Where to find information
- The Memorandum of Agreement, Article 13.
- Your Faculty guidelines and departmental addendum
- Frequently Asked Questions related to the new two-year cycle for tenured and continuing faculty
Who to talk to
- Your first point of contact: For questions about APR content for your faculty activity report and other expectations, talk to your chair/director and the departmental assistant.
- Consult with colleagues: You might find it helpful to talk to colleagues in your unit or in similar positions outside your unit.

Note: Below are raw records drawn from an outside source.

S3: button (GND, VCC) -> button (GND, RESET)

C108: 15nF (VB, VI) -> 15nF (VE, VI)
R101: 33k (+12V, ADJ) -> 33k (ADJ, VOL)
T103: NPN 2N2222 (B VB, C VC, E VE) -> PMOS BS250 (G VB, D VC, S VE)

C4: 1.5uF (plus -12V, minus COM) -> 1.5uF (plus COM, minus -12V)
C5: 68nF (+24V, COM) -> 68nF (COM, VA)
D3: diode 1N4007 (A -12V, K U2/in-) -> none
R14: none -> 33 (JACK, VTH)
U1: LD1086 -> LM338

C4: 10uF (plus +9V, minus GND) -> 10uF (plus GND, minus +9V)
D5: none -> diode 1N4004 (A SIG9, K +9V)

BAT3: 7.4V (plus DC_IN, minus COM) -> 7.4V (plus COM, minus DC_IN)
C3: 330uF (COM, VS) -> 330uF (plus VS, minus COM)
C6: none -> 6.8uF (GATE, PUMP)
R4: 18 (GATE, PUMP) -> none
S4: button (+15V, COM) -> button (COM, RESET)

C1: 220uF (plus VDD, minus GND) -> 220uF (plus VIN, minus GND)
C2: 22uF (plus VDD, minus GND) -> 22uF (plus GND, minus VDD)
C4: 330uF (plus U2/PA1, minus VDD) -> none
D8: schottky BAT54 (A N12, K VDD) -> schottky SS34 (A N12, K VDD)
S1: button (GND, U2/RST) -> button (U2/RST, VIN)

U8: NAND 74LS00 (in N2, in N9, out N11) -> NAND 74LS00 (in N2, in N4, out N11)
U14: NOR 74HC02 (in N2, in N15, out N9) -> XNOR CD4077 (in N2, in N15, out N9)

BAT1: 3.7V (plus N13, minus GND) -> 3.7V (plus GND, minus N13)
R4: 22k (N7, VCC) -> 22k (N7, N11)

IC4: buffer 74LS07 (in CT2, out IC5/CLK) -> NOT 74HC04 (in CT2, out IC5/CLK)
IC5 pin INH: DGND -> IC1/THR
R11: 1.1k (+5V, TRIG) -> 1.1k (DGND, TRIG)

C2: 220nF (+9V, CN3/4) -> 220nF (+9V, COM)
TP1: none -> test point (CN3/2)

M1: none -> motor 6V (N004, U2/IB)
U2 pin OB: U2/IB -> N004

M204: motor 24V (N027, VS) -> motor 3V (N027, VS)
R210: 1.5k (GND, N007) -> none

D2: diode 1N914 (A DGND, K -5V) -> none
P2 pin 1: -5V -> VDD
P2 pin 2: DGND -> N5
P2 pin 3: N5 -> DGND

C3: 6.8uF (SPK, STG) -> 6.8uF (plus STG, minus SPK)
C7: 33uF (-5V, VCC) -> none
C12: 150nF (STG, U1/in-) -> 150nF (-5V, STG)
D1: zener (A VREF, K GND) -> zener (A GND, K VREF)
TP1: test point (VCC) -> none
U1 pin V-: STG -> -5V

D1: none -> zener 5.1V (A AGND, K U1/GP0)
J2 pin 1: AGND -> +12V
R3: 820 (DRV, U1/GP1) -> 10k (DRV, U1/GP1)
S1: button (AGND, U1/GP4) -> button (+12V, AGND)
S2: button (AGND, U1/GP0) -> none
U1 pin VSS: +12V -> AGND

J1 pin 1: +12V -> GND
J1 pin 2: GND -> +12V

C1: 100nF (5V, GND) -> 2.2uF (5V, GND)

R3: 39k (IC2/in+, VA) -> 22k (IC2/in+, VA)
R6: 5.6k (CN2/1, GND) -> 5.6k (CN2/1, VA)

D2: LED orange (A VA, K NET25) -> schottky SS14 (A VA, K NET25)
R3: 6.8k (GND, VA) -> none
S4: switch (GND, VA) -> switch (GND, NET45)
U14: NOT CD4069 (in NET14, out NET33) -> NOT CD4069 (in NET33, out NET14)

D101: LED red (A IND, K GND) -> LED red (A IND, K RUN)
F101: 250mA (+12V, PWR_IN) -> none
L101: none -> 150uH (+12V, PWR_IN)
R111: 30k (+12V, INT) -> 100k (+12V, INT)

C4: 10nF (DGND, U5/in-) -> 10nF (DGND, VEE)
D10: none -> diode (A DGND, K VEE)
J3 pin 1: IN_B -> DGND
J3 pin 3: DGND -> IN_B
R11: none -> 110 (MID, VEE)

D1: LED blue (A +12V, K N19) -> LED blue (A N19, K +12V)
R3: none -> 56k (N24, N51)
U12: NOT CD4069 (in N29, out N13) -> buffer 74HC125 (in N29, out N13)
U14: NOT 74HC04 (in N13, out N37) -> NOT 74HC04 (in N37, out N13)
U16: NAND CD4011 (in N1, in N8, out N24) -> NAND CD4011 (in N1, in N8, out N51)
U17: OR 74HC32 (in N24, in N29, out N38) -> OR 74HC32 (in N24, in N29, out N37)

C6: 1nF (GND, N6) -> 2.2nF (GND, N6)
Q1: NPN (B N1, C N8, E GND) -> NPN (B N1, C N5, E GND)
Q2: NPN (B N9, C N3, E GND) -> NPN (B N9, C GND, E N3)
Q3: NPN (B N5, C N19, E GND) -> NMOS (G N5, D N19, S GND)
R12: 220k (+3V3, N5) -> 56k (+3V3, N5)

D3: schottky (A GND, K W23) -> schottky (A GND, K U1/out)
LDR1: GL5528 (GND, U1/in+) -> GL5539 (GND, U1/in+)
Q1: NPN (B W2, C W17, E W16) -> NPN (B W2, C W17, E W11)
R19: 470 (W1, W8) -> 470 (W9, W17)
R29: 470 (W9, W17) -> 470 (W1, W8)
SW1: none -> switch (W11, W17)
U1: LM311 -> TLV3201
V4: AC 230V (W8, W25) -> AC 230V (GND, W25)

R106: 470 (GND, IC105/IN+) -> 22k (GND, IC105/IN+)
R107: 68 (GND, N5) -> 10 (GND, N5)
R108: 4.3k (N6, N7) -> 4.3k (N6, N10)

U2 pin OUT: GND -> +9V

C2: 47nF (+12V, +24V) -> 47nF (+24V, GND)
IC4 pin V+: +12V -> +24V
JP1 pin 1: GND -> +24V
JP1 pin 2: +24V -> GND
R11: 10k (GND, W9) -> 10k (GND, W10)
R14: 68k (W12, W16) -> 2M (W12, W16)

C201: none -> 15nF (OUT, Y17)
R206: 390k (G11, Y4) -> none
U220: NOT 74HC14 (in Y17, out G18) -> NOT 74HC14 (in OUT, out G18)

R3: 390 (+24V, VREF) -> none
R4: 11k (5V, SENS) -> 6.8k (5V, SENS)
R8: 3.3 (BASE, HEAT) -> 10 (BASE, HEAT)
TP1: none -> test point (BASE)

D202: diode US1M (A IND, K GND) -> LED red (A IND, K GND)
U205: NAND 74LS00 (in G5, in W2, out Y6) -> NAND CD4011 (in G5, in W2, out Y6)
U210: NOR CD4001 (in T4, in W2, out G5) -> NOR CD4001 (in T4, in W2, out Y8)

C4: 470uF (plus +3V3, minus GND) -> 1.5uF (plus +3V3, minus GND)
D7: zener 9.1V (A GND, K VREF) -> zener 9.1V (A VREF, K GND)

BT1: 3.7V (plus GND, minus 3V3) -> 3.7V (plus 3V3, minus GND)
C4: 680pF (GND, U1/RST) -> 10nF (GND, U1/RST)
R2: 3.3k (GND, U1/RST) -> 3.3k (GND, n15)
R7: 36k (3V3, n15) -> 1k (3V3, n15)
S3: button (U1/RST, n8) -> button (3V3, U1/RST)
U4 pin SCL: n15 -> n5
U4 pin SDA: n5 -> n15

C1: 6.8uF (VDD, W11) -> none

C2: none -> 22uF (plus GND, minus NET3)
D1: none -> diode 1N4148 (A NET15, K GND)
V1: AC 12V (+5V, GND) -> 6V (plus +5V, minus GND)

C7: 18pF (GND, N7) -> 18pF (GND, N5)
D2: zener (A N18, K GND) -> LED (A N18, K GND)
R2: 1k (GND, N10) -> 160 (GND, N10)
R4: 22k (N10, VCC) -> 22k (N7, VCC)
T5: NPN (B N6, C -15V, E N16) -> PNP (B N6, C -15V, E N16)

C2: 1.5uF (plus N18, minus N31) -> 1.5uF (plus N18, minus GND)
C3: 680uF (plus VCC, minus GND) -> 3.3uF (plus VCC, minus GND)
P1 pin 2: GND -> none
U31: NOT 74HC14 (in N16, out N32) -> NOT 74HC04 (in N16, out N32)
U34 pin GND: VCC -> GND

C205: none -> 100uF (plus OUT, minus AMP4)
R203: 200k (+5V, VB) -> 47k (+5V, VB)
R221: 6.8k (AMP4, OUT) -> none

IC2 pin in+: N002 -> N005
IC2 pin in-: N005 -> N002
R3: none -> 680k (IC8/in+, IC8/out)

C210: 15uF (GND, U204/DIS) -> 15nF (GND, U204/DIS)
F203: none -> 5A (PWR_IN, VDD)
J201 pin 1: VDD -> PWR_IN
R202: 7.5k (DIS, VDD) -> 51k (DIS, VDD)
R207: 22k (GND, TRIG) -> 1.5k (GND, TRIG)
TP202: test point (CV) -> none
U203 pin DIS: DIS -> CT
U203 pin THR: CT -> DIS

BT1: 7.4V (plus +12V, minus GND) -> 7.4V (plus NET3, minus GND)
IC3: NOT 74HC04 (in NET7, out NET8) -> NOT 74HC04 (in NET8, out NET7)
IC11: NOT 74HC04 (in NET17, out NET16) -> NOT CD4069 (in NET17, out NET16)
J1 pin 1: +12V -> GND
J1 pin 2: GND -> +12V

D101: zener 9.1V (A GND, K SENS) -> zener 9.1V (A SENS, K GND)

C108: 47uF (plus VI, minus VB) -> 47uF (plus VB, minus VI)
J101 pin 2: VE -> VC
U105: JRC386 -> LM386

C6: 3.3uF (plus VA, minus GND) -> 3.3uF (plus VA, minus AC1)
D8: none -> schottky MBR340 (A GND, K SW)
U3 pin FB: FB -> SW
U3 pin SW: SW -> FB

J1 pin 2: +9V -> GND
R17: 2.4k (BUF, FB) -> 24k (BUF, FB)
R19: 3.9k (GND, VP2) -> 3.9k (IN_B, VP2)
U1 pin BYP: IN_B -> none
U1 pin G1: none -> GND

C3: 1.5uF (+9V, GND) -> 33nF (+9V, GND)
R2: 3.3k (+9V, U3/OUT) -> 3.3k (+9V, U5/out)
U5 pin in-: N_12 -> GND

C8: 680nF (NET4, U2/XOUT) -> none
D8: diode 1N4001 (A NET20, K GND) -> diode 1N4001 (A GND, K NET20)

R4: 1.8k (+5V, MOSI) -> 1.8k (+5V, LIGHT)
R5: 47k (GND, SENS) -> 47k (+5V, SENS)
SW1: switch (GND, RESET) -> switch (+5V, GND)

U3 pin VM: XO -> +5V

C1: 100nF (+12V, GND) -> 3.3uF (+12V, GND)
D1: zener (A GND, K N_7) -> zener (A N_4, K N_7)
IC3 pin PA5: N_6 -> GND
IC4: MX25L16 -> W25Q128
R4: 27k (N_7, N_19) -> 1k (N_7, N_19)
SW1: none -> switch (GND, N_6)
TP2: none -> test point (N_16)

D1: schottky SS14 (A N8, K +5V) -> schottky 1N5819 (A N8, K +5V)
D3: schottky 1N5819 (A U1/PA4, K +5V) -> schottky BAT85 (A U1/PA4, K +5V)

- After receiving your APR: If you don’t agree with your evaluation, the first step is to discuss this with your chair or director. If you have further questions, then make an appointment with the FAUW Academic Freedom & Tenure Committee to discuss the specifics of your review.
Questions to ask
Things you might want to clarify at the department level:
- What do I put on my annual activity report form? Specific requirements and conventions vary by department or school—and also by the type of appointment you have (e.g. research-track vs lecturer). Be sure to ask your chair or director if guidelines are unclear.
- What am I being evaluated on? This will depend on what the weighting is for your position (40/40/20, etc.)? If these need to be changed, address with your chair or director.
- What is the department/school average? Departmental averages are usually around 1.50 in each category; ask your chair for your own departmental/school averages from past years.
- What is considered a “good evaluation” varies across units. Remember that a “1.00 Satisfactory” on a performance review does not mean that a satisfactory standard for tenure or promotion has been met.
- Respond to feedback: If you receive warnings or encouragement to focus more on a particular aspect of your evaluation, pay heed.
- Seek advice from FAUW if you receive a score below 1.00 in any area, notice a downward trend, or have consistently low scores in any area. Lecturers are also welcome to consult with the FAUW Lecturers Committee at any point in the process.